──────── Teks Bacaan ────────
Berdasarkan penelitian, mengapa banyak brand dan konsultan yang sangat menyarankan proses design thinking karena:
Lima Tahapan Dalam Design Thinking
Design thinking memiliki lima tahap: Empathize, Define, Ideate, Prototype, dan Test. Kelima tahap tersebut dilakukan secara berulang-ulang dan linear. Artinya, tahap tersebut tidak harus dilakukan secara berurutan, namun desainer dapat kembali ke tahap sebelumnya untuk menggali lebih banyak data.
1. Empathize
Empathize adalah memahami situasi dan kondisi yang dialami oleh customer (keluhan, keinginan, dan lain-lain). Pada tahap ini, kita harus memahami kebutuhan, batasan, perilaku, dan aspirasi user. Empathize dilakukan melalui tiga cara, yaitu observe, engage, dan immerse. Observe dilakukan dengan mengamati pain/gain orang ketika bekerja dari bahasa tubuh, ekspresi, dan kata-kata. Engage adalah berinteraksi dengan diskusi santai beberapa karyawan dengan pekerjaan yang sama terkait pain/gain. Immerse dilakukan melalui mengalami sendiri, lakukan pekerjaan mereka sehingga tahu pain/gainnya.
──────── Daftar Butir ────────
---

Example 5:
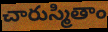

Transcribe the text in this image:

చారుస్మితాం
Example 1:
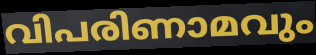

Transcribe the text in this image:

വിപരിണാമവും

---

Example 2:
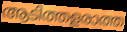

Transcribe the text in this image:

ആടിത്തളരാത്ത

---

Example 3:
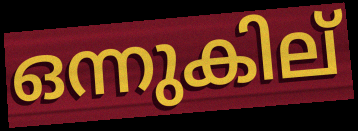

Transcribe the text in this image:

ഒന്നുകില്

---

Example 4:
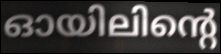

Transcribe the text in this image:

ഓയിലിന്റെ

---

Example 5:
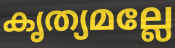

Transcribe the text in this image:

കൃത്യമല്ലേ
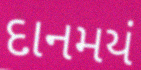
દાનમયં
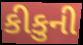
કીકુની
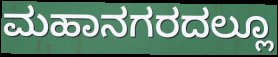
ಮಹಾನಗರದಲ್ಲೂ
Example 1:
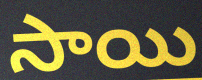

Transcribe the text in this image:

సాయి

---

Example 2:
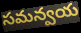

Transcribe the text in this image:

సమన్వయ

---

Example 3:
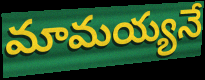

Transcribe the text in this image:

మామయ్యనే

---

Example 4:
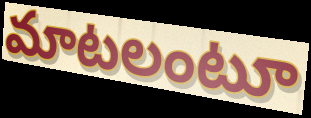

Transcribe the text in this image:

మాటలంటూ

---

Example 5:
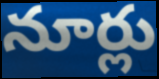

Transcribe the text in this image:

నూర్లు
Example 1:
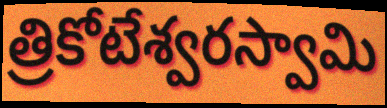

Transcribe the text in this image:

త్రికోటేశ్వరస్వామి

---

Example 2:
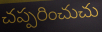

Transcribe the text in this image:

చప్పరించుచు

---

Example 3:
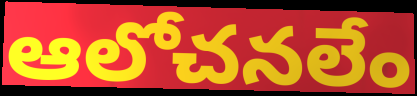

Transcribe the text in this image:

ఆలోచనలేం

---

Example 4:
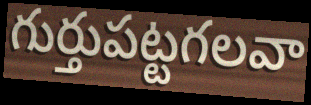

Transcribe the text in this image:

గుర్తుపట్టగలవా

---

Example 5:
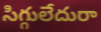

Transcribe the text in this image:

సిగ్గులేదురా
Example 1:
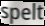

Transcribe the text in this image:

spelt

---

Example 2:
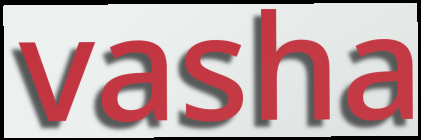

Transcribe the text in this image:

vasha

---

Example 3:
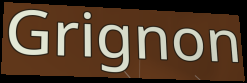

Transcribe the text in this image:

Grignon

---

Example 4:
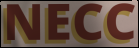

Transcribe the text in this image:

NECC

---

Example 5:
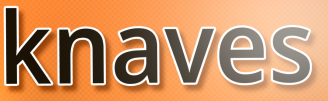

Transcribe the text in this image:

knaves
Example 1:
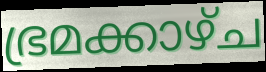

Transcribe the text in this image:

ഭ്രമക്കാഴ്ച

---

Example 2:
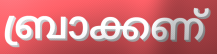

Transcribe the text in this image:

ബ്രാക്കണ്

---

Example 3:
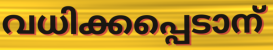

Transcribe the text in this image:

വധിക്കപ്പെടാന്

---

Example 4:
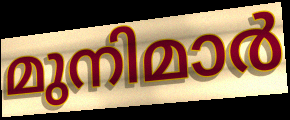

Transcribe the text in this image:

മുനിമാർ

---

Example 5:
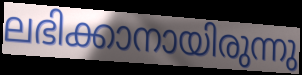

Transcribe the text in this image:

ലഭിക്കാനായിരുന്നു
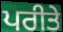
ਪਰੀਤੇ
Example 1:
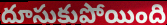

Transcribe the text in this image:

దూసుకుపోయింది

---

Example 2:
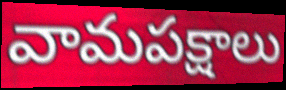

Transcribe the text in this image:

వామపక్షాలు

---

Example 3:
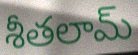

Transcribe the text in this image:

శీతలామ్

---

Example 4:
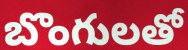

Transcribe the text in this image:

బొంగులతో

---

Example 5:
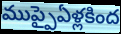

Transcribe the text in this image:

ముప్పైఏళ్లకింద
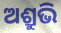
ଅଶ୍ରୁଭି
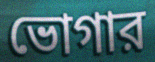
ভোগার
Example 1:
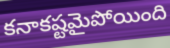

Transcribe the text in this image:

కనాకష్టమైపోయింది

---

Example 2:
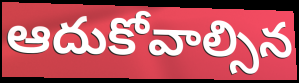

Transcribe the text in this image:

ఆదుకోవాల్సిన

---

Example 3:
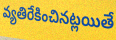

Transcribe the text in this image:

వ్యతిరేకించినట్లయితే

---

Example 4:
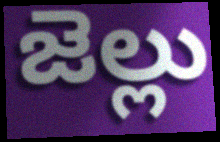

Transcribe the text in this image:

జెల్లు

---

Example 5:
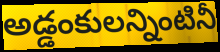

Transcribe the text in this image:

అడ్డంకులన్నింటినీ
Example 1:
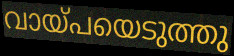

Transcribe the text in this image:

വായ്പയെടുത്തു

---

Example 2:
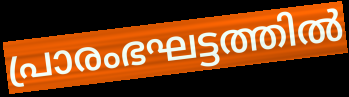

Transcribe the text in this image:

പ്രാരംഭഘട്ടത്തിൽ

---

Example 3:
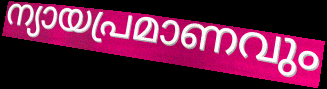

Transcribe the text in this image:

ന്യായപ്രമാണവും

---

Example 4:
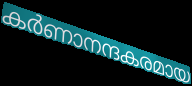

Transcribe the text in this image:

കർണാനന്ദകരമായ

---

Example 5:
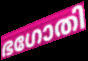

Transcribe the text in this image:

ഭഗോതി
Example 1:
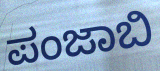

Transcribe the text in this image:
────────
Perintah Tugas |
Ketik ulang tanpa perubahan satu bagian dari teks tentang design thinking: awali pada kata-kata yang memuat "Berdasarkan penelitian, mengapa", lalu akhiri setelah "lebih banyak data.".

Hasil Akhir |
Berdasarkan penelitian, mengapa banyak brand dan konsultan yang sangat menyarankan proses design thinking karena:
Lima Tahapan Dalam Design Thinking
Design thinking memiliki lima tahap: Empathize, Define, Ideate, Prototype, dan Test. Kelima tahap tersebut dilakukan secara berulang-ulang dan linear. Artinya, tahap tersebut tidak harus dilakukan secara berurutan, namun desainer dapat kembali ke tahap sebelumnya untuk menggali lebih banyak data.